Venezuela inaugura Assembleia Constituinte apesar de críticas

Por Eyanir Chinea e Deisy Buitrago

CARACAS (Reuters) - A Venezuela empossou nesta sexta-feira uma Assembleia Constituinte que deve reescrever a Constituição e dar novos e vastos poderes ao governista Partido Socialista Unido da Venezuela (PSUV), desafiando uma condenação mundial segundo a qual o novo organismo mina as liberdades democráticas.

O presidente venezuelano, Nicolás Maduro, diz que a assembleia de 545 membros, eleita no domingo em uma votação boicotada pela oposição, irá levar paz a uma nação assolada por protestos violentos e uma crise econômica profunda.

A assembleia elegeu unanimemente líderes conhecidos do PSUV para sua liderança – a ex-ministra das Relações Exteriores Delcy Rodríguez atuará como presidente, e o ex-vice-presidente Aristóbulo Istúriz como primeiro-vice-presidente.

"Esta Assembleia Nacional Constituinte, convocada pelo presidente Nicolás Maduro, está formalmente empossada", disse Delcy Rodríguez, que se vestiu de vermelho e fez um discurso inaugural em homenagem ao falecido presidente Hugo Chávez, a quem se referiu como "nosso eterno comandante".

"Não há crise humanitária aqui, o que temos é amor, o que temos é uma crise dos fascistas de direita", completou.

A entidade irá funcionar no mesmo complexo palaciano do centro de Caracas que abriga a Assembleia Nacional de maioria opositora, que pode ser dissolvida pela todo-poderosa Constituinte.

Os dois organismos devem realizar sessões simultâneas, separados por um pátio de pedras ornamentais.

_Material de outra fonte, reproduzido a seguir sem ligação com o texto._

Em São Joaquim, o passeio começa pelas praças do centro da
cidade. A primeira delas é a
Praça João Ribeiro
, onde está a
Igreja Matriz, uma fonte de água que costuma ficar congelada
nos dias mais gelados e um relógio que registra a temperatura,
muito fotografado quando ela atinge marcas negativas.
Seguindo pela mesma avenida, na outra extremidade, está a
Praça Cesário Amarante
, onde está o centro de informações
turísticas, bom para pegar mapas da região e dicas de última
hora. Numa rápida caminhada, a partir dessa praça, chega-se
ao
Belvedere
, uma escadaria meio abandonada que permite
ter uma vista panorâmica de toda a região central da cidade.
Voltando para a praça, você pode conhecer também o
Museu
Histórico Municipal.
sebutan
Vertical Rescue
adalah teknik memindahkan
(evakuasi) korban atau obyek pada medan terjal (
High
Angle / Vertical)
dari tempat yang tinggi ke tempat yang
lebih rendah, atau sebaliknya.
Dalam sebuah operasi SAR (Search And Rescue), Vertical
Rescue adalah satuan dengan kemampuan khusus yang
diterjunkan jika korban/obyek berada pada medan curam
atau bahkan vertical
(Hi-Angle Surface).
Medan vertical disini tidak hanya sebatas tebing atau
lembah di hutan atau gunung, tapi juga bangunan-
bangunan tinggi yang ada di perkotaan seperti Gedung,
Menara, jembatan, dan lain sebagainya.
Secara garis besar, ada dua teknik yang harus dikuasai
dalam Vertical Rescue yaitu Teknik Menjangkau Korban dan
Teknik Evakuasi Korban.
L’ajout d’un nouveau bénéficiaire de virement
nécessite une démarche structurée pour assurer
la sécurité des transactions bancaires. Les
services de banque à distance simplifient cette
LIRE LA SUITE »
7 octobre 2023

Governos que vão de vizinhos latino-americanos aos Estados Unidos e à União Europeia rejeitaram a votação, e o Vaticano fez um apelo de última hora para que as autoridades suspendessem a assembleia.

O Brasil vai pedir a suspensão da Venezuela do Mercosul --bloco formado também por Argentina, Uruguai e Paraguai-- até que a democracia retorne ao país vizinho, disse nesta sexta-feira o ministro das Relações Exteriores, Aloysio Nunes.

Autoridades do Partido Socialista convergiram no Congresso em uma marcha festiva durante a qual carregaram retratos do líder independentista Simón Bolívar e de Chávez, cuja imagem foi retirada pelos parlamentares opositores quando assumiram a legislatura em janeiro de 2016.

"A Assembleia Constituinte é paz, amor e lealdade", disse Raquel Rodriguez, servidora pública de 57 anos que acompanhou a marcha.

Os delegados da assembleia cantaram o hino nacional seguindo uma gravação da voz de Chávez.

A eleição de domingo levou o presidente dos EUA, Donald Trump, a rotular Maduro de ditador, um termo que a oposição vem empregando há tempos para descrever o líder impopular.

Os protestos contra a inauguração da assembleia foram relativamente modestos. Há quatro meses, manifestantes enfrentam forças de segurança, muitas vezes formando barricadas. Pelo menos 125 pessoas foram mortas nestes protestos.